- Exercise aim
Where in the data does the word "down" appear? Find those lines and copy them.

Records from a data source
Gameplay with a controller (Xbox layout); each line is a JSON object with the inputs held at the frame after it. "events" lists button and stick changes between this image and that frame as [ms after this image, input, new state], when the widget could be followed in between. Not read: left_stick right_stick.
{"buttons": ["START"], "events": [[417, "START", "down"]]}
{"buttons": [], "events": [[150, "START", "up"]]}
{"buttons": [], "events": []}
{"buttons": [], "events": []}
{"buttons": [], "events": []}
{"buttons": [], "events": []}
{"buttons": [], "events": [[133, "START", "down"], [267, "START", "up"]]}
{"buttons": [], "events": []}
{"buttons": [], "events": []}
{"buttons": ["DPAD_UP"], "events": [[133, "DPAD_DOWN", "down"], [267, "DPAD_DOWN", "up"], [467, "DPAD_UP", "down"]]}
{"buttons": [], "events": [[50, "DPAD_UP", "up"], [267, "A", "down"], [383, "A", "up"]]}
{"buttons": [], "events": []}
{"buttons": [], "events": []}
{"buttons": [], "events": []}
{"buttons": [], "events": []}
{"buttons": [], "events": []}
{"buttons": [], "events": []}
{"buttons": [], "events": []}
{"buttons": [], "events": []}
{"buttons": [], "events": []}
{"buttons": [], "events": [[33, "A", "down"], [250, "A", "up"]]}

- Your response
{"buttons": ["START"], "events": [[417, "START", "down"]]}
{"buttons": [], "events": [[133, "START", "down"], [267, "START", "up"]]}
{"buttons": ["DPAD_UP"], "events": [[133, "DPAD_DOWN", "down"], [267, "DPAD_DOWN", "up"], [467, "DPAD_UP", "down"]]}
{"buttons": [], "events": [[50, "DPAD_UP", "up"], [267, "A", "down"], [383, "A", "up"]]}
{"buttons": [], "events": [[33, "A", "down"], [250, "A", "up"]]}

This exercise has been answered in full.